Volufralin

Clinical data
- Other names: LIB-01; LIB01; DIC-2024; DIC2024; Libiguin
- Routes of administration: Oral
- Drug class: Indirect melanocortin MC_{4} receptor potentiator

Pharmacokinetic data
- Onset of action: 15–120 min (T_{max}Tooltip time to peak levels)
- Elimination half-life: ≪12 hours

Identifiers
- IUPAC name (1R,3aS,3a^{1}R,5S,6aR,8R,9S,9aS,9bR,12aR,13S,14R)-1-(furan-3-carbonyl)-9a-hydroxy-13-(2-methoxy-2-oxoethyl)-1,5,8,14-tetramethyl-11-oxododecahydro-5H-3a,6a,8-(epiethane[1,1,2]triyl)-3a^{1},5-epoxycyclopenta[d]pyrano[2,3,4-fg][1,3]benzodioxocin-9-yl 2-methylpropanoate;
- CAS Number: 1088920-71-1;

Chemical and physical data
- Formula: C_{33}H_{40}O_{12}
- Molar mass: 628.671 g·mol^{−1}

= Volufralin =

Volufralin (INN; developmental code names LIB-01, DIC-2024, and Libiguin) is an indirect melanocortin MC_{4} receptor potentiator which is under development for the treatment of erectile dysfunction and premature ejaculation.
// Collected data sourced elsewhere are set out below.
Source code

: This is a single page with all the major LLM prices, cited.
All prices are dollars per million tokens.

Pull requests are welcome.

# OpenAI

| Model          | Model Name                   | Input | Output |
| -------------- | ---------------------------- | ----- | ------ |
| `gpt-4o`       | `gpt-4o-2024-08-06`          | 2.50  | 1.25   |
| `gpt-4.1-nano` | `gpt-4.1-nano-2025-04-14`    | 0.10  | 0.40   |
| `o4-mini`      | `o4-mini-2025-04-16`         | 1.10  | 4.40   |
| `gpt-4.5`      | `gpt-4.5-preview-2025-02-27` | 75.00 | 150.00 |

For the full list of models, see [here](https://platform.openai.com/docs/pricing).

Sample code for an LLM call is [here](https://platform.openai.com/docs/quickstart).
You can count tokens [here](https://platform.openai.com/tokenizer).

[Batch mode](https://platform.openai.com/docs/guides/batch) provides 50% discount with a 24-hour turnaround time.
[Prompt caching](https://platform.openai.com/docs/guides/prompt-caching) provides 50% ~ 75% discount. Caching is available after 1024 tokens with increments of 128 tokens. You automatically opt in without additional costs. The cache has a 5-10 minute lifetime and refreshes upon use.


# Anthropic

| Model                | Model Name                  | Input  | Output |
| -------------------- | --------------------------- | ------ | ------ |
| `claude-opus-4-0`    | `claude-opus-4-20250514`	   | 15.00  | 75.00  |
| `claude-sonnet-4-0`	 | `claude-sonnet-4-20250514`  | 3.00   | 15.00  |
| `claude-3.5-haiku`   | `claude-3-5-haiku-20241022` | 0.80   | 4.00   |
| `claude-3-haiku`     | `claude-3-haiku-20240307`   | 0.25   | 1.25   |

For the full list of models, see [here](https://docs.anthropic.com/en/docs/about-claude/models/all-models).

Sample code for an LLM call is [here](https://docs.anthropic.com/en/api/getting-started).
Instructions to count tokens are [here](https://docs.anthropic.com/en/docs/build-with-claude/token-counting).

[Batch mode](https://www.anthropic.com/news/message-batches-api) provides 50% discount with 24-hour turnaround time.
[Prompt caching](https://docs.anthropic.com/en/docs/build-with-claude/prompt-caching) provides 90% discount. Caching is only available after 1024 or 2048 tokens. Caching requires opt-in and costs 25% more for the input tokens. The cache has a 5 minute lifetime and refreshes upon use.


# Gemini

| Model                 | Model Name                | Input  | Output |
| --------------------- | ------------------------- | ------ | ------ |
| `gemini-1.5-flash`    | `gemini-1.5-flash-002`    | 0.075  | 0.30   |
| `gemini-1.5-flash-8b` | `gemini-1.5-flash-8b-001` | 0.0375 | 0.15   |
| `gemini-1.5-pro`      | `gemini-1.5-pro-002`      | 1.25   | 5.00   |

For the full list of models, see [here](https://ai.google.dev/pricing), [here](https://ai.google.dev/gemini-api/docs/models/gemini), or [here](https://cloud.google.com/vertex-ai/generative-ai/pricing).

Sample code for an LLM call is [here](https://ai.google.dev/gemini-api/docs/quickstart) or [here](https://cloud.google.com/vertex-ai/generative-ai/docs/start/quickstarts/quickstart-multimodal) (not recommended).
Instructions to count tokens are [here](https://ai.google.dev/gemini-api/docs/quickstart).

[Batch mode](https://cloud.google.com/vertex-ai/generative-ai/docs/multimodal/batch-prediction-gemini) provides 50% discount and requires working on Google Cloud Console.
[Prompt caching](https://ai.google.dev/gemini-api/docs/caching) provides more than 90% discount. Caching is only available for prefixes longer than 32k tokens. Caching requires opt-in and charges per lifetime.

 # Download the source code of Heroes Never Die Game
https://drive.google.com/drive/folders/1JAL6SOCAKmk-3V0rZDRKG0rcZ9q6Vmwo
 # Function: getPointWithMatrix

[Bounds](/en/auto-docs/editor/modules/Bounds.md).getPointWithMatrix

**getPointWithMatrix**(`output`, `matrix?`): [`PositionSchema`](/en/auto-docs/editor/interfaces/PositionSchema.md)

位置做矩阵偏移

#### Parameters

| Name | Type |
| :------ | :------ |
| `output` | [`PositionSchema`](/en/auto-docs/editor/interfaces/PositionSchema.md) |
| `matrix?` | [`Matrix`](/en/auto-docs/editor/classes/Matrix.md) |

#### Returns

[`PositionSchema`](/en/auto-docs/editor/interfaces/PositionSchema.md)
It is taken orally.

== Pharmacology ==
Volufralin works by increasing expression of the melanocortin MC_{4} receptor and of its endogenous agonist in the brain. In relation to this, its mechanism of action differs from that of earlier direct melanocortin receptor agonists like bremelanotide. As such, the drug is described as a potential first-in-class medication. Volufralin produces non-acute long-lasting pro-erectile effects in rodents and humans, with short-term dosing resulting in gradually increasing improvement that is then sustained for weeks despite cessation of dosing. The pro-erectile effects of volufralin can be reversed by a melanocortin MC_{4} receptor antagonist in rodents.

== Chemistry ==
Volufralin is a semisynthetic analogue of limonoids from Neobeguea mahafalensis root bark such as libiguin A and libiguin B. Neobeguea mahafalensis has a long history of traditional use in Madagascar. In 2014, libiguin A and B were discovered via isolation from the roots of the plant and were found to cause "profound enhancement of sexual activity" in rodents. This specifically included having very high potency and a remarkably long-lasting duration in increasing mounting behavior in male rodents.

== History ==
Volufralin was originated by Uppsala University in Sweden and is under development by Dicot Pharma. As of July 2026, it is in phase 2 clinical trials for erectile dysfunction and the preclinical research stage of development for premature ejaculation. The mechanism of action of the drug of indirect melanocortin MC_{4} receptor potentiation was not initially disclosed, but was announced by its developer in December 2025. The exact chemical structure of volufralin was not initially disclosed, aside from it being related to the libiguins. However, in July 2026, the generic name of volufralin and its structure were published.